Exclude the pictures and repeat all of the data exactly.

_ _ _ _

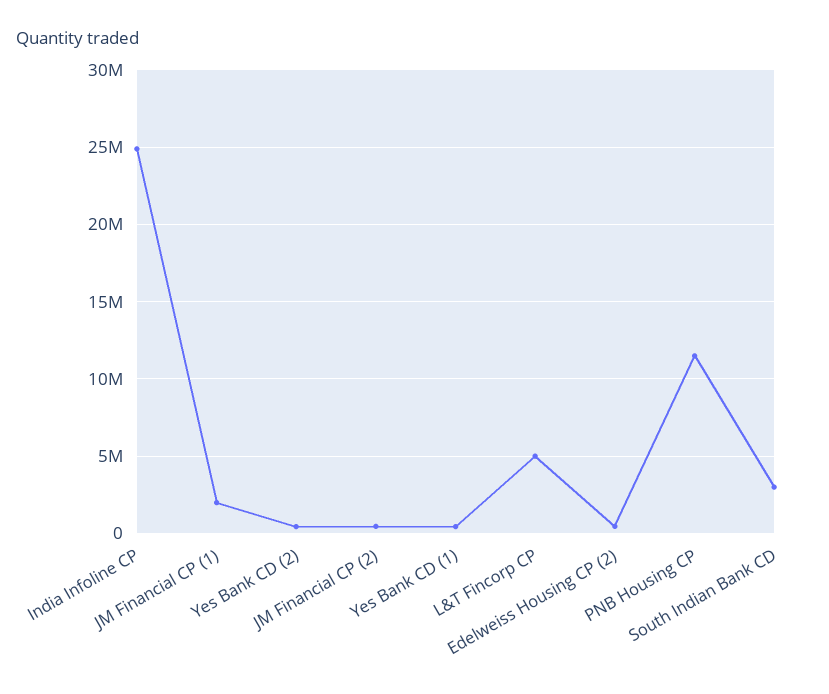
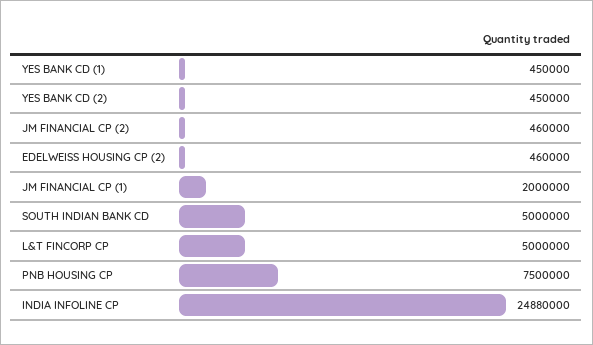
  {
    "India Infoline CP": 24880000,
    "JM Financial CP (1)": 2000000,
    "Yes Bank CD (2)": 450000,
    "JM Financial CP (2)": 460000,
    "Yes Bank CD (1)": 450000,
    "L&T Fincorp CP": 5000000,
    "Edelweiss Housing CP (2)": 460000,
-   "PNB Housing CP": 11500000,
+   "PNB Housing CP": 7500000,
-   "South Indian Bank CD": 3000000
+   "South Indian Bank CD": 5000000
  }

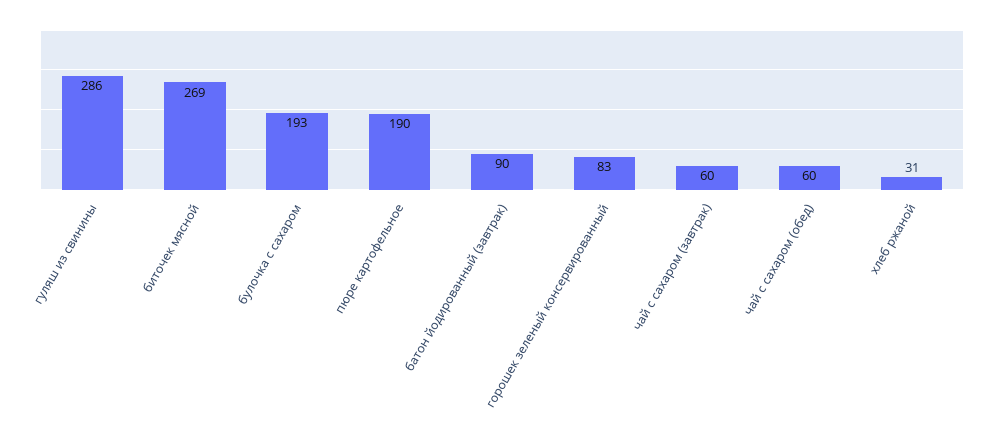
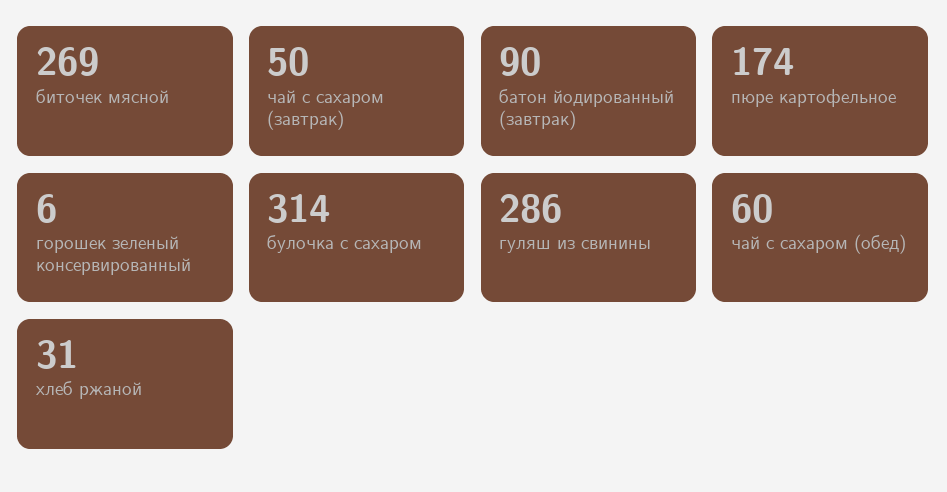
  {
    "гуляш из свинины": 286,
    "биточек мясной": 269,
-   "булочка с сахаром": 193,
+   "булочка с сахаром": 314,
-   "пюре картофельное": 190,
+   "пюре картофельное": 174,
    "батон йодированный (завтрак)": 90,
-   "горошек зеленый консервированный": 83,
+   "горошек зеленый консервированный": 6,
-   "чай с сахаром (завтрак)": 60,
+   "чай с сахаром (завтрак)": 50,
    "чай с сахаром (обед)": 60,
    "хлеб ржаной": 31
  }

_ _ _ _

▸ Solution below:
  {
    "India Infoline CP": 24880000,
    "JM Financial CP (1)": 2000000,
    "Yes Bank CD (2)": 450000,
    "JM Financial CP (2)": 460000,
    "Yes Bank CD (1)": 450000,
    "L&T Fincorp CP": 5000000,
    "Edelweiss Housing CP (2)": 460000,
-   "PNB Housing CP": 11500000,
+   "PNB Housing CP": 7500000,
-   "South Indian Bank CD": 3000000
+   "South Indian Bank CD": 5000000
  }

  {
    "гуляш из свинины": 286,
    "биточек мясной": 269,
-   "булочка с сахаром": 193,
+   "булочка с сахаром": 314,
-   "пюре картофельное": 190,
+   "пюре картофельное": 174,
    "батон йодированный (завтрак)": 90,
-   "горошек зеленый консервированный": 83,
+   "горошек зеленый консервированный": 6,
-   "чай с сахаром (завтрак)": 60,
+   "чай с сахаром (завтрак)": 50,
    "чай с сахаром (обед)": 60,
    "хлеб ржаной": 31
  }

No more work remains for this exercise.